RECORDS TO USE
· · · · · · ·

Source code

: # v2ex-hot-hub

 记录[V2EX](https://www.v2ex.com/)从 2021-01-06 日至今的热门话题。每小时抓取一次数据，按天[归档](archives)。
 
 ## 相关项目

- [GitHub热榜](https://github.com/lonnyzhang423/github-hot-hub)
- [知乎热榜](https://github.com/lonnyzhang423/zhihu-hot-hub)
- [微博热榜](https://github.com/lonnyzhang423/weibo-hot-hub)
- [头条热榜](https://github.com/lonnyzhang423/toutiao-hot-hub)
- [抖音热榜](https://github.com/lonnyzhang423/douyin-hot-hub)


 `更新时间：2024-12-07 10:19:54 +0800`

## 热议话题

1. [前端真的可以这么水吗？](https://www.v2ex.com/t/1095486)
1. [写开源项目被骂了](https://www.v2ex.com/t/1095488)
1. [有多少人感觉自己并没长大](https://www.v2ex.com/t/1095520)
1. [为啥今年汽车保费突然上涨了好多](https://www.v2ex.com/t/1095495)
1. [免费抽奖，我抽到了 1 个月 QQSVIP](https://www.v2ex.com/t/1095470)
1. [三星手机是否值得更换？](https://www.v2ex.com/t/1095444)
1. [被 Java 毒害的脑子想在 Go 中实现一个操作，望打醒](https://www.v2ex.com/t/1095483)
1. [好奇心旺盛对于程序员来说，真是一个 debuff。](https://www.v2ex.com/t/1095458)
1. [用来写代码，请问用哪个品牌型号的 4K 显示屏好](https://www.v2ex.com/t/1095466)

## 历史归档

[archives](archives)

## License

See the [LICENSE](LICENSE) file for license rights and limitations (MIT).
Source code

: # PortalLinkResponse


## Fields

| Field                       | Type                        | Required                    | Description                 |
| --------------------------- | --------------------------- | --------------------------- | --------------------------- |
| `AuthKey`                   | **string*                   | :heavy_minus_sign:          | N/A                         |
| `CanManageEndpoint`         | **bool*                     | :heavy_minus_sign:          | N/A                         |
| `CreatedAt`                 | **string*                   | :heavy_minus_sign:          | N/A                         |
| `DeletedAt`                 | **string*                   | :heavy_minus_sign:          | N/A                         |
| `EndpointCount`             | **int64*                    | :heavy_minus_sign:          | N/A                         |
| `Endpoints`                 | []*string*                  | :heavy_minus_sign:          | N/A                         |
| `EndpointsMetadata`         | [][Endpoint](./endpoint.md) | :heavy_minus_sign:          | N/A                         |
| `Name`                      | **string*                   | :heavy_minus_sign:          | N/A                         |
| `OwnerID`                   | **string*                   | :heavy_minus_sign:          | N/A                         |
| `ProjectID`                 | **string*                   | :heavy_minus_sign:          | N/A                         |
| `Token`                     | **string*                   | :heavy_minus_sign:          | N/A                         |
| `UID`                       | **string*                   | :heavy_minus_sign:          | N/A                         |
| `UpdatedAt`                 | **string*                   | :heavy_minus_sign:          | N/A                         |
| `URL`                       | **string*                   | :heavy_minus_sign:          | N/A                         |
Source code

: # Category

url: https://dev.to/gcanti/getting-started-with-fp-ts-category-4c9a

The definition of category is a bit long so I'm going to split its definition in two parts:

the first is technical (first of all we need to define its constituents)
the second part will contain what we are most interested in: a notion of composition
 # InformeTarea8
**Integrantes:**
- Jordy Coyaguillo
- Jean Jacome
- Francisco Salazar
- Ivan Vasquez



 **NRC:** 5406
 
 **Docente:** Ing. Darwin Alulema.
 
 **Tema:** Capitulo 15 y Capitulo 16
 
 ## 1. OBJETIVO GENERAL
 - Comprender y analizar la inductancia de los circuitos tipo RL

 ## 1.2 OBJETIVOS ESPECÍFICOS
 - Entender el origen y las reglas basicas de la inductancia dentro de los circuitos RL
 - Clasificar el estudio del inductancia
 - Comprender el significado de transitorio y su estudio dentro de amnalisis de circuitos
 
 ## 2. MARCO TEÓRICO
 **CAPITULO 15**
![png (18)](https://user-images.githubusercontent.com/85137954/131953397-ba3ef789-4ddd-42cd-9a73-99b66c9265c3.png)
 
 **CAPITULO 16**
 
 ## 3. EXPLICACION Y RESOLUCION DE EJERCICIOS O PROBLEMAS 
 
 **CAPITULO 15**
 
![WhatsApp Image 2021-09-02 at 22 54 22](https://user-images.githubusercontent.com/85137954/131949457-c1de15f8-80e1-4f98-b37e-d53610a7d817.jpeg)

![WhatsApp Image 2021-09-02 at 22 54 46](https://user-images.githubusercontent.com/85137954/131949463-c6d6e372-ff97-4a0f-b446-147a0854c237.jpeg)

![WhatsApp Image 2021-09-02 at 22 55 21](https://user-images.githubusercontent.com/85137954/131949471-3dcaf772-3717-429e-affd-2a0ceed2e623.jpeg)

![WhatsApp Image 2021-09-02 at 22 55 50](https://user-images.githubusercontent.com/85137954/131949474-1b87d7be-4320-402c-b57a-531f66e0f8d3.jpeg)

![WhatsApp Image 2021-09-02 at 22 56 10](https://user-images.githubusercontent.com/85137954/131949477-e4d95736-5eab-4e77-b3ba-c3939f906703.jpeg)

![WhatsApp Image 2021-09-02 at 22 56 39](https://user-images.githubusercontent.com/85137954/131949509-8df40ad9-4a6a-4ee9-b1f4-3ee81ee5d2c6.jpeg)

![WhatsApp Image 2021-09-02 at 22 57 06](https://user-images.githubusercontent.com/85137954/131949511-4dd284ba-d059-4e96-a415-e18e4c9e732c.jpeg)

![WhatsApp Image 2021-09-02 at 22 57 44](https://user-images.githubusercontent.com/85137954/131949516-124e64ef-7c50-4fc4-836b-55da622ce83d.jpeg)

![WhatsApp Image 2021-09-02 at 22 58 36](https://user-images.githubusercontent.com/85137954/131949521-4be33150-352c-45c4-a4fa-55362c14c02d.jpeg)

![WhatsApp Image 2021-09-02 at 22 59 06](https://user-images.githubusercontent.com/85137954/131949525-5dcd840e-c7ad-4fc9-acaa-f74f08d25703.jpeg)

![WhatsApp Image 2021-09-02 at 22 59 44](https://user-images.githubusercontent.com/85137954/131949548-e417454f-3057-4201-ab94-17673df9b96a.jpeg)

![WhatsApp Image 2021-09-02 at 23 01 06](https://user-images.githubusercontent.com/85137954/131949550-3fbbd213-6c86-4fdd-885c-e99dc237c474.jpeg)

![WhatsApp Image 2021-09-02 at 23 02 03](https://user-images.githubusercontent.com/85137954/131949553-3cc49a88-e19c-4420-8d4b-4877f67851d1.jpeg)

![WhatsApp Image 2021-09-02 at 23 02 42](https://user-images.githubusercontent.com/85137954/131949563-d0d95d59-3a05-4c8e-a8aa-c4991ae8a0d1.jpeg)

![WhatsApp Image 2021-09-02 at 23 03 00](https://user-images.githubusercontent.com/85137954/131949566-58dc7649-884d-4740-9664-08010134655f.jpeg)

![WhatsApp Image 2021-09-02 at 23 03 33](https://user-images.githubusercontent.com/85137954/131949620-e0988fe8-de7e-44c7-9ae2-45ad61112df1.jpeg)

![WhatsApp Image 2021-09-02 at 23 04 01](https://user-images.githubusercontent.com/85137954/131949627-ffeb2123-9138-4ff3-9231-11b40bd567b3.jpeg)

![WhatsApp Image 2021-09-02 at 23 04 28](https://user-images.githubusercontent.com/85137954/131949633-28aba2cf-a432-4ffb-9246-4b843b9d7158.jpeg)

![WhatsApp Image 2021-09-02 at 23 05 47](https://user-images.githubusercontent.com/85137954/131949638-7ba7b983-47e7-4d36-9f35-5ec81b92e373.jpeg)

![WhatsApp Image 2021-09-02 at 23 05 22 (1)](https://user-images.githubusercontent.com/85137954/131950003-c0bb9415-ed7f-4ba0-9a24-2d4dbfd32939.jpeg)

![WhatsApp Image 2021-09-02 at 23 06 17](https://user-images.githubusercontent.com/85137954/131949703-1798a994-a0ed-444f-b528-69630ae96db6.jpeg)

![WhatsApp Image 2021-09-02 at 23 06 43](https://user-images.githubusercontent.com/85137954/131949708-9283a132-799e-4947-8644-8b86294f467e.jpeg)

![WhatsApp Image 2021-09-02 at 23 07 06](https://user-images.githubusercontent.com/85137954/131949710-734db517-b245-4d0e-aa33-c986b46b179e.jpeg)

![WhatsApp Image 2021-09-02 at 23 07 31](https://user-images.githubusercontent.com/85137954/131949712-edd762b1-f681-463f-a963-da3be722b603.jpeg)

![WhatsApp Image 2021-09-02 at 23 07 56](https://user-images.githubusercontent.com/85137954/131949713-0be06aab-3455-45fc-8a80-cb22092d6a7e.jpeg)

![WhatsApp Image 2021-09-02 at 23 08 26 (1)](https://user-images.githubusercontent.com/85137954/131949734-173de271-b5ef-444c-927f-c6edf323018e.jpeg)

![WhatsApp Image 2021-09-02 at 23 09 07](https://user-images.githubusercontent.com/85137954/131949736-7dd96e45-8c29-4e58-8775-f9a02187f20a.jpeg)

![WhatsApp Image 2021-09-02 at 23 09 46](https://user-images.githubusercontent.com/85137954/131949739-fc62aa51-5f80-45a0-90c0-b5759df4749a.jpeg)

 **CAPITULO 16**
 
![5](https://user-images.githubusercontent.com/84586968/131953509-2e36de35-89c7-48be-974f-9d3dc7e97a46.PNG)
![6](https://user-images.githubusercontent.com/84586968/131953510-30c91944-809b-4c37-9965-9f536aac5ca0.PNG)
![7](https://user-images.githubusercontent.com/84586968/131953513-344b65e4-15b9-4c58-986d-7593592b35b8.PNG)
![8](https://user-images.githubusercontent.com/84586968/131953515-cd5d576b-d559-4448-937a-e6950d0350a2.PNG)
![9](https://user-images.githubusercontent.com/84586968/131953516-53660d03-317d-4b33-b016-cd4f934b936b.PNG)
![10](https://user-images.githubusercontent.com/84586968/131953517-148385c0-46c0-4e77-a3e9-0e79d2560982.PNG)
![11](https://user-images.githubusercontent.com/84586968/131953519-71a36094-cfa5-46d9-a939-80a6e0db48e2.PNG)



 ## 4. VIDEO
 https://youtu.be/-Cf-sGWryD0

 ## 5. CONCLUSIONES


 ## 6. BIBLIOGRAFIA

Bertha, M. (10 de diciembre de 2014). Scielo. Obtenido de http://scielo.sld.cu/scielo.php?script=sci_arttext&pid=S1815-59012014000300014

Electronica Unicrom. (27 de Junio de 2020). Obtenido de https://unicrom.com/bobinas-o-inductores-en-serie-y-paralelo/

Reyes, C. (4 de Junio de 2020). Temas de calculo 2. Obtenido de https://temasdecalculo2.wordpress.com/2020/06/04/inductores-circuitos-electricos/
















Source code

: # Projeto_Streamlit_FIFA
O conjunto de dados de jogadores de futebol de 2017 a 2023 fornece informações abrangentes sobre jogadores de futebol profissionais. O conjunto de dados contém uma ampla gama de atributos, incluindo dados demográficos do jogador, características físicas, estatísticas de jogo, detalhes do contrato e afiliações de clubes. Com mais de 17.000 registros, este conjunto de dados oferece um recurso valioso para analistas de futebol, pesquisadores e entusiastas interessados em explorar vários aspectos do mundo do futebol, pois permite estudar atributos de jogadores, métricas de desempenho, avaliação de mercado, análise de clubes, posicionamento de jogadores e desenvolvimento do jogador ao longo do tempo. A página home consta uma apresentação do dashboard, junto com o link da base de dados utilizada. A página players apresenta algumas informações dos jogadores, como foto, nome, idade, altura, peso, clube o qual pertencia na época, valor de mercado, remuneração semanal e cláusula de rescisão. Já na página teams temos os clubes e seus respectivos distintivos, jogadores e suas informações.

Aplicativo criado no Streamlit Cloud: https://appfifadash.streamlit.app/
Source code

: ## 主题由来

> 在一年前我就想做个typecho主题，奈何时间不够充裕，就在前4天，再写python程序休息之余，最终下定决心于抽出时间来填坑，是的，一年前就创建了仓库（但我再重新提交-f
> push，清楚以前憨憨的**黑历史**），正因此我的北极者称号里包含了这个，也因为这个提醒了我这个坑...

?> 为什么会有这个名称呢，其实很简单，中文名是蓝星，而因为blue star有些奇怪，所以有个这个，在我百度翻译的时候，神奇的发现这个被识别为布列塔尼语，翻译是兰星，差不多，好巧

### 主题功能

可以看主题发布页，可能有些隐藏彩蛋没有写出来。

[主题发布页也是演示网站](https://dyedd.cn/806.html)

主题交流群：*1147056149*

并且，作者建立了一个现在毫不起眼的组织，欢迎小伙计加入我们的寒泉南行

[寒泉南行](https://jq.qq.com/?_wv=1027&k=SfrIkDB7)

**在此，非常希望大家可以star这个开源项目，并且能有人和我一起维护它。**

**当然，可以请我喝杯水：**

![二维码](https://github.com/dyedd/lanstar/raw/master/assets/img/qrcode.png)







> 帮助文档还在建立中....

· · · · · · ·

WHAT YOU ARE ASKED TO DO
Only lines with the word "inductancia" are wanted. Find and copy them from the records above.

OUTPUT FOR THIS TASK
 - Comprender y analizar la inductancia de los circuitos tipo RL
 - Entender el origen y las reglas basicas de la inductancia dentro de los circuitos RL
 - Clasificar el estudio del inductancia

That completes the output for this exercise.